— ABOUT THIS EXERCISE —
Recast every line of text in the listing below as a numbered list, skipping any blank lines and leaving out the pictures.

— PROVIDED RECORDS —
..............................

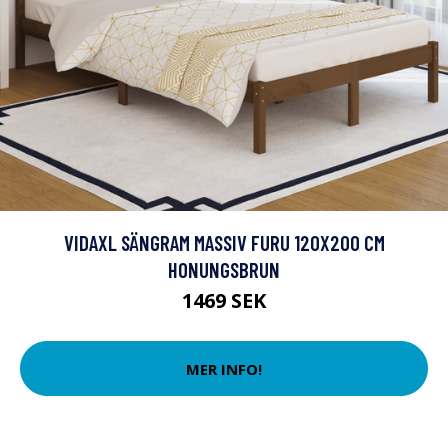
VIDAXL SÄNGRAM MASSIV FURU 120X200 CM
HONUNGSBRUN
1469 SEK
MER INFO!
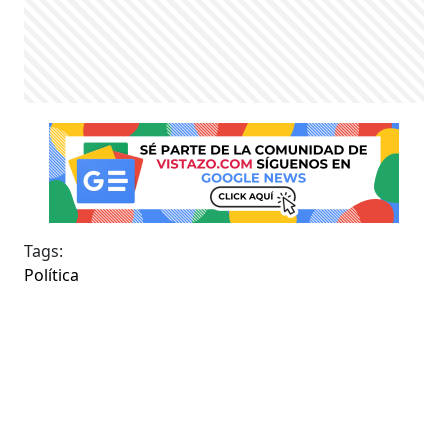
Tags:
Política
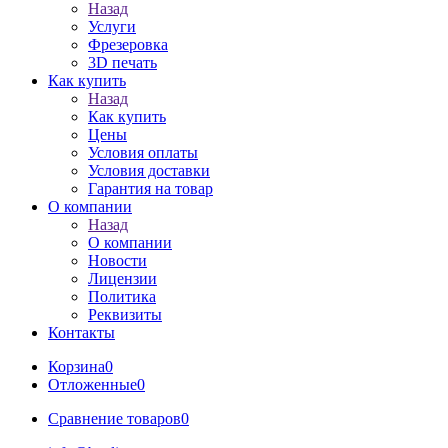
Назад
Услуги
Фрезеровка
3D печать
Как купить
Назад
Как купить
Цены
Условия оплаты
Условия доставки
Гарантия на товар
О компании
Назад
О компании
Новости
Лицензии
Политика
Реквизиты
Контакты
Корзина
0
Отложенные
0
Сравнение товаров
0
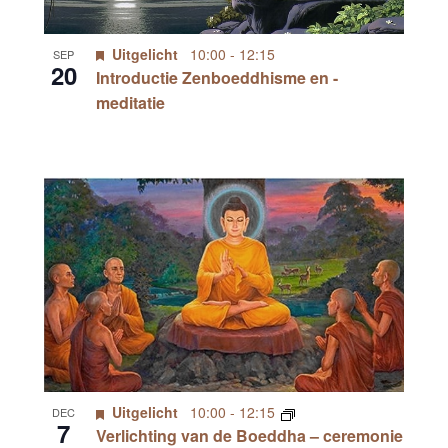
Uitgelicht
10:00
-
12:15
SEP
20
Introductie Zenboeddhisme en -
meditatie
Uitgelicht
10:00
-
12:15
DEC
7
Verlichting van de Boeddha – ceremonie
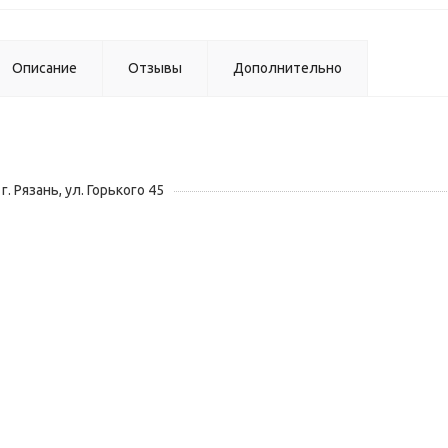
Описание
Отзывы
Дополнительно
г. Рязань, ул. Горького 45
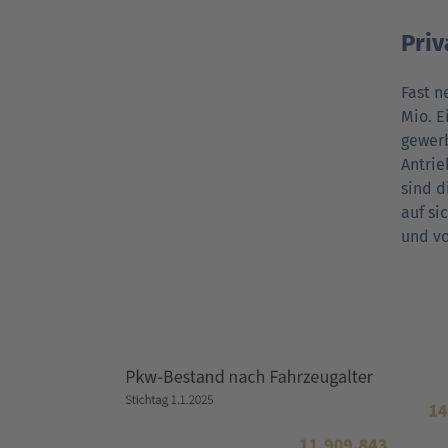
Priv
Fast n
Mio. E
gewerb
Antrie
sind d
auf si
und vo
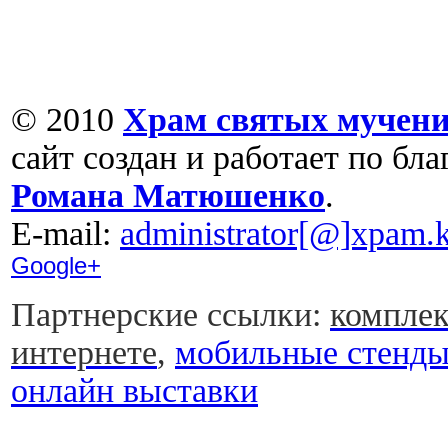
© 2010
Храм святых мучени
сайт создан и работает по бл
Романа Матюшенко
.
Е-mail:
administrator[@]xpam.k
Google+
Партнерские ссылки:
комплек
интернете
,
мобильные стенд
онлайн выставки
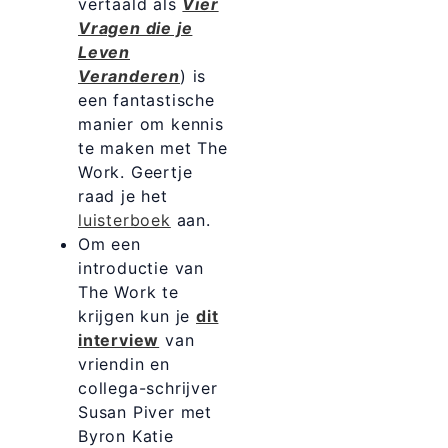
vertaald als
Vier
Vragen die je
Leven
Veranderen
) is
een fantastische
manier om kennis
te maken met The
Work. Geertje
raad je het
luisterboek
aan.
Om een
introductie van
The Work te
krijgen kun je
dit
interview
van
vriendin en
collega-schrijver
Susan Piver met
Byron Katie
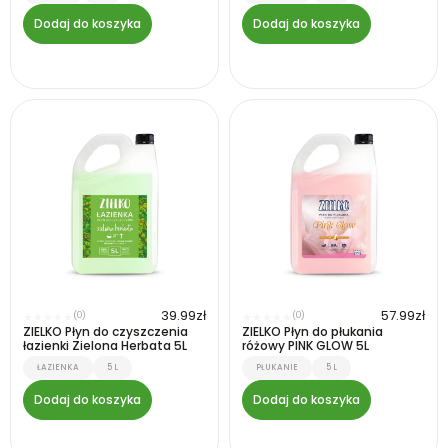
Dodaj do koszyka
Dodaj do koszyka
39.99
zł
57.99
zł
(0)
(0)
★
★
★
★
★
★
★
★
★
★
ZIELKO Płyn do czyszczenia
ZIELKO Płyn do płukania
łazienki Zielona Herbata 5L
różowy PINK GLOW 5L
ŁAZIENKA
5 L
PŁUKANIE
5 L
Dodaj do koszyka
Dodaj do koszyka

..............................

— WRITTEN ANSWER —
1. VIDAXL SÄNGRAM MASSIV FURU 120X200 CM
2. HONUNGSBRUN
3. 1469 SEK
4. MER INFO!
5. Tags:
6. Política
7. Назад
8. Услуги
9. Фрезеровка
10. 3D печать
11. Как купить
12. Назад
13. Как купить
14. Цены
15. Условия оплаты
16. Условия доставки
17. Гарантия на товар
18. О компании
19. Назад
20. О компании
21. Новости
22. Лицензии
23. Политика
24. Реквизиты
25. Контакты
26. Корзина
27. 0
28. Отложенные
29. 0
30. Сравнение товаров
31. 0
32. Uitgelicht
33. 10:00
34. -
35. 12:15
36. SEP
37. 20
38. Introductie Zenboeddhisme en -
39. meditatie
40. Uitgelicht
41. 10:00
42. -
43. 12:15
44. DEC
45. 7
46. Verlichting van de Boeddha – ceremonie
47. Описание
48. Отзывы
49. Дополнительно
50. г. Рязань, ул. Горького 45
51. Priv
52. Fast n
53. Mio. E
54. gewerb
55. Antrie
56. sind d
57. auf si
58. und vo
59. © 2010
60. Храм святых мучени
61. сайт создан и работает по бл
62. Романа Матюшенко
63. .
64. Е-mail:
65. administrator[@]xpam.k
66. Google+
67. Партнерские ссылки:
68. комплек
69. интернете
70. ,
71. мобильные стенд
72. онлайн выставки
73. vertaald als
74. Vier
75. Vragen die je
76. Leven
77. Veranderen
78. ) is
79. een fantastische
80. manier om kennis
81. te maken met The
82. Work. Geertje
83. raad je het
84. luisterboek
85. aan.
86. Om een
87. introductie van
88. The Work te
89. krijgen kun je
90. dit
91. interview
92. van
93. vriendin en
94. collega-schrijver
95. Susan Piver met
96. Byron Katie
97. Dodaj do koszyka
98. Dodaj do koszyka
99. 39.99
100. zł
101. 57.99
102. zł
103. (0)
104. (0)
105. ★
106. ★
107. ★
108. ★
109. ★
110. ★
111. ★
112. ★
113. ★
114. ★
115. ZIELKO Płyn do czyszczenia
116. ZIELKO Płyn do płukania
117. łazienki Zielona Herbata 5L
118. różowy PINK GLOW 5L
119. ŁAZIENKA
120. 5 L
121. PŁUKANIE
122. 5 L
123. Dodaj do koszyka
124. Dodaj do koszyka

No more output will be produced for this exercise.